◆ Work task
Reproduce all records verbatim.

Dataset entries
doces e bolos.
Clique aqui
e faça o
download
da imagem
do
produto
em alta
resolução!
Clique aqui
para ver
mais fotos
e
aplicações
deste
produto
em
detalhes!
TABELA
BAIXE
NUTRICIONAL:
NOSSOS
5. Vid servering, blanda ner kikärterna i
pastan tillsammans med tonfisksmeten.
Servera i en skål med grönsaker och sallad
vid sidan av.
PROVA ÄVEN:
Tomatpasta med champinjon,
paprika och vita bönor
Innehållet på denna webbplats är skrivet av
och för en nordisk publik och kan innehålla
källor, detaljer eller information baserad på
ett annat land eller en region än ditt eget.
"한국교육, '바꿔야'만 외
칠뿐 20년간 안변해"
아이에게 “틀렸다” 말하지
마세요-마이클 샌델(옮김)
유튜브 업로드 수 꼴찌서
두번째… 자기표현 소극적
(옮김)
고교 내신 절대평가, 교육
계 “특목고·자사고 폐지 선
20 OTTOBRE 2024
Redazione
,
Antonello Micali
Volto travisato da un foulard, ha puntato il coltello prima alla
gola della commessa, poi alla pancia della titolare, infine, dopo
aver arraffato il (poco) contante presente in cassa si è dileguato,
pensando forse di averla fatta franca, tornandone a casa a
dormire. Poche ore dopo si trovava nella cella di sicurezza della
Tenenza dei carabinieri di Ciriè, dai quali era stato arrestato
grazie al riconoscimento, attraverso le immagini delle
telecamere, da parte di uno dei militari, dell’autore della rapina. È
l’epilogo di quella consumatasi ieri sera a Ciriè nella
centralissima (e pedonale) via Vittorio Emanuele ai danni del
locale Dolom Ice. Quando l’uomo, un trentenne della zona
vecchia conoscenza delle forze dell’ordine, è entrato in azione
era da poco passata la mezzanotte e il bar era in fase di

◆ Response to the exercise
doces e bolos.
Clique aqui
e faça o
download
da imagem
do
produto
em alta
resolução!
Clique aqui
para ver
mais fotos
e
aplicações
deste
produto
em
detalhes!
TABELA
BAIXE
NUTRICIONAL:
NOSSOS
5. Vid servering, blanda ner kikärterna i
pastan tillsammans med tonfisksmeten.
Servera i en skål med grönsaker och sallad
vid sidan av.
PROVA ÄVEN:
Tomatpasta med champinjon,
paprika och vita bönor
Innehållet på denna webbplats är skrivet av
och för en nordisk publik och kan innehålla
källor, detaljer eller information baserad på
ett annat land eller en region än ditt eget.
"한국교육, '바꿔야'만 외
칠뿐 20년간 안변해"
아이에게 “틀렸다” 말하지
마세요-마이클 샌델(옮김)
유튜브 업로드 수 꼴찌서
두번째… 자기표현 소극적
(옮김)
고교 내신 절대평가, 교육
계 “특목고·자사고 폐지 선
20 OTTOBRE 2024
Redazione
,
Antonello Micali
Volto travisato da un foulard, ha puntato il coltello prima alla
gola della commessa, poi alla pancia della titolare, infine, dopo
aver arraffato il (poco) contante presente in cassa si è dileguato,
pensando forse di averla fatta franca, tornandone a casa a
dormire. Poche ore dopo si trovava nella cella di sicurezza della
Tenenza dei carabinieri di Ciriè, dai quali era stato arrestato
grazie al riconoscimento, attraverso le immagini delle
telecamere, da parte di uno dei militari, dell’autore della rapina. È
l’epilogo di quella consumatasi ieri sera a Ciriè nella
centralissima (e pedonale) via Vittorio Emanuele ai danni del
locale Dolom Ice. Quando l’uomo, un trentenne della zona
vecchia conoscenza delle forze dell’ordine, è entrato in azione
era da poco passata la mezzanotte e il bar era in fase di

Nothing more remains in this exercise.